== Entries provided ==
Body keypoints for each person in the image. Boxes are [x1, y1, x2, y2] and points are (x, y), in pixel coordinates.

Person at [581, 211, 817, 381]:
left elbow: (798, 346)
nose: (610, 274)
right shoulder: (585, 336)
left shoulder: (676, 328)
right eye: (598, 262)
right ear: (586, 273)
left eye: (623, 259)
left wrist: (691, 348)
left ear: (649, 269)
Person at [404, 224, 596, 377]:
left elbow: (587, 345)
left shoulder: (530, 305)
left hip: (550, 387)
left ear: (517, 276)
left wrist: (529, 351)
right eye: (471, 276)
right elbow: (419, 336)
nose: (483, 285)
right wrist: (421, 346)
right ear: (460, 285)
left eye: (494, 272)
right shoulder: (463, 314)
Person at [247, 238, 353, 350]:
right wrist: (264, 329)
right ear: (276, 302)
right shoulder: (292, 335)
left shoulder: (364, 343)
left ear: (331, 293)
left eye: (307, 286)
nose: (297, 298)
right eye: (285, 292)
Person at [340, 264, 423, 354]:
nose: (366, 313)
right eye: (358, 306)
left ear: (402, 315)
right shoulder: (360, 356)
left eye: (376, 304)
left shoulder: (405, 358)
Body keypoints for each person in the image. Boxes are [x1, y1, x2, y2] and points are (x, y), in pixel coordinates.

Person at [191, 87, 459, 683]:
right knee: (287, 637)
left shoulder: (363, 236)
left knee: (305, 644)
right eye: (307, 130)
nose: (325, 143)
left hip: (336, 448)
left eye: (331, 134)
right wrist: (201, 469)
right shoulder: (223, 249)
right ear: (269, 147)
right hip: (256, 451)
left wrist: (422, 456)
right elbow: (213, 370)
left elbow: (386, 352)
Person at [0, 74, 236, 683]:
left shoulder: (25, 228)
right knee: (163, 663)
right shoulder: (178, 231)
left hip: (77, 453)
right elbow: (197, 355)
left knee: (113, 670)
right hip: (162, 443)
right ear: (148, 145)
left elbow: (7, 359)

--

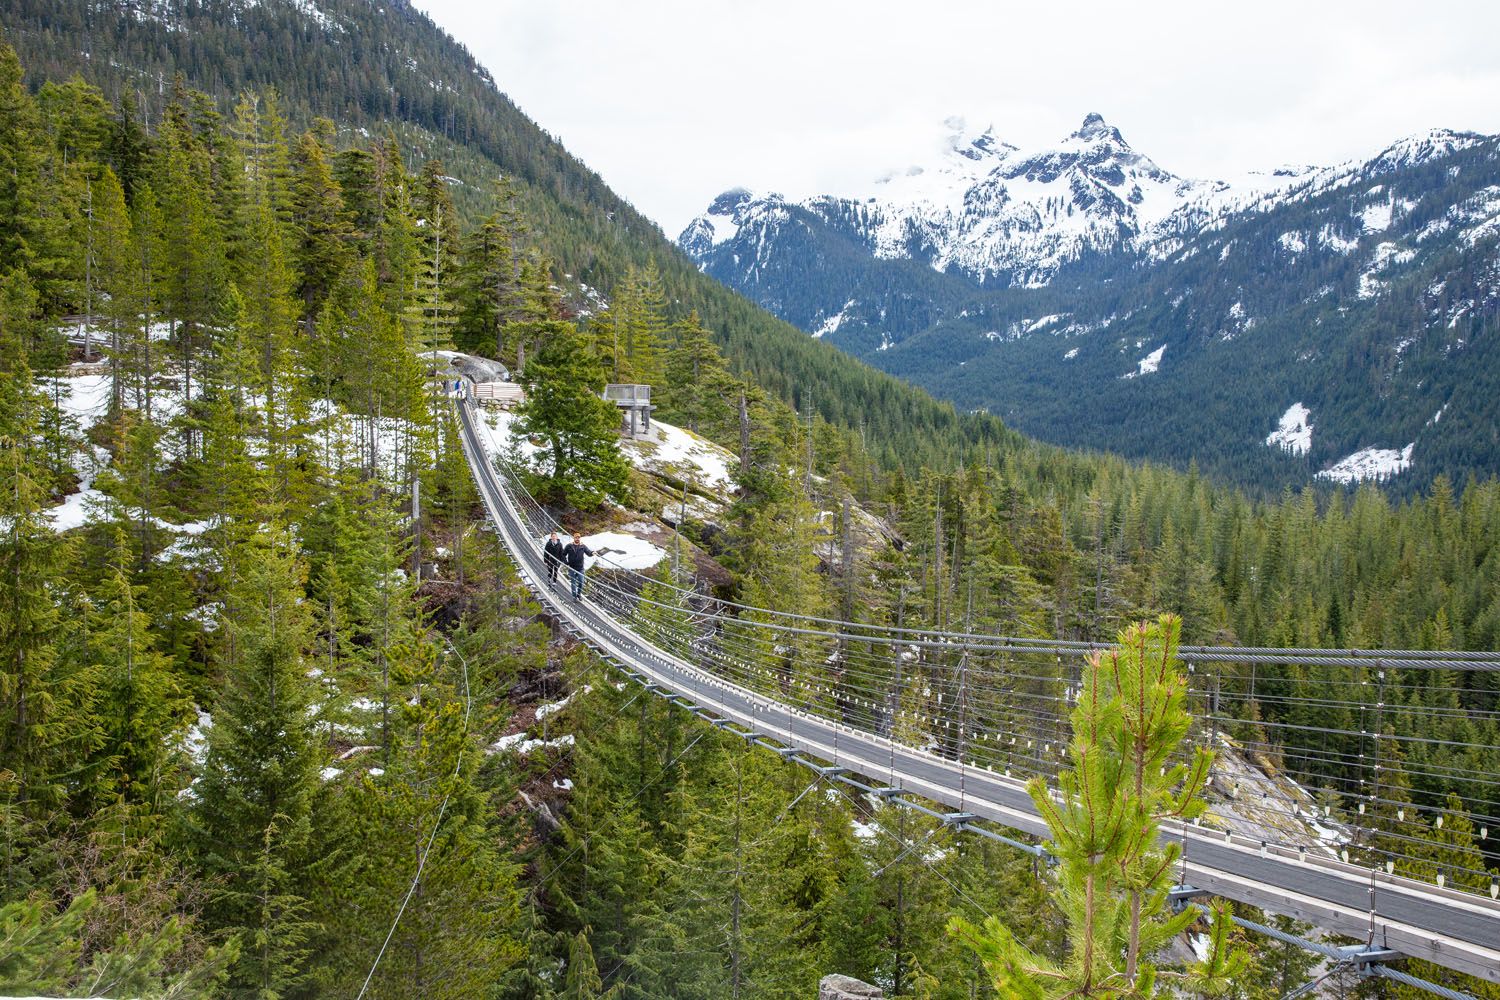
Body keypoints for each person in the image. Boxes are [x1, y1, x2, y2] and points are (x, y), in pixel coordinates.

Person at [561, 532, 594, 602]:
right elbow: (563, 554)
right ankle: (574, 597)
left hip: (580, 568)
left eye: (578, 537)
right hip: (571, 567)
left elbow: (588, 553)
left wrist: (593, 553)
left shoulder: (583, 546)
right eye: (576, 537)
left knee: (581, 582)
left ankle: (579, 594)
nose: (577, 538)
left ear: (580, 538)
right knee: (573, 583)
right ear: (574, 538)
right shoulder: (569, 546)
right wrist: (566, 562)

== Exercise prompt ==
In the entries above, find the line with "right shoulder: (585, 336)" and the line with "left shoulder: (405, 358)", then set down exactly those two and every line between them, nothing else.

== Problem solution ==
right shoulder: (585, 336)
left shoulder: (676, 328)
right eye: (598, 262)
right ear: (586, 273)
left eye: (623, 259)
left wrist: (691, 348)
left ear: (649, 269)
Person at [404, 224, 596, 377]:
left elbow: (587, 345)
left shoulder: (530, 305)
left hip: (550, 387)
left ear: (517, 276)
left wrist: (529, 351)
right eye: (471, 276)
right elbow: (419, 336)
nose: (483, 285)
right wrist: (421, 346)
right ear: (460, 285)
left eye: (494, 272)
right shoulder: (463, 314)
Person at [247, 238, 353, 350]:
right wrist: (264, 329)
right ear: (276, 302)
right shoulder: (292, 335)
left shoulder: (364, 343)
left ear: (331, 293)
left eye: (307, 286)
nose: (297, 298)
right eye: (285, 292)
Person at [340, 264, 423, 354]:
nose: (366, 313)
right eye: (358, 306)
left ear: (402, 315)
right shoulder: (360, 356)
left eye: (376, 304)
left shoulder: (405, 358)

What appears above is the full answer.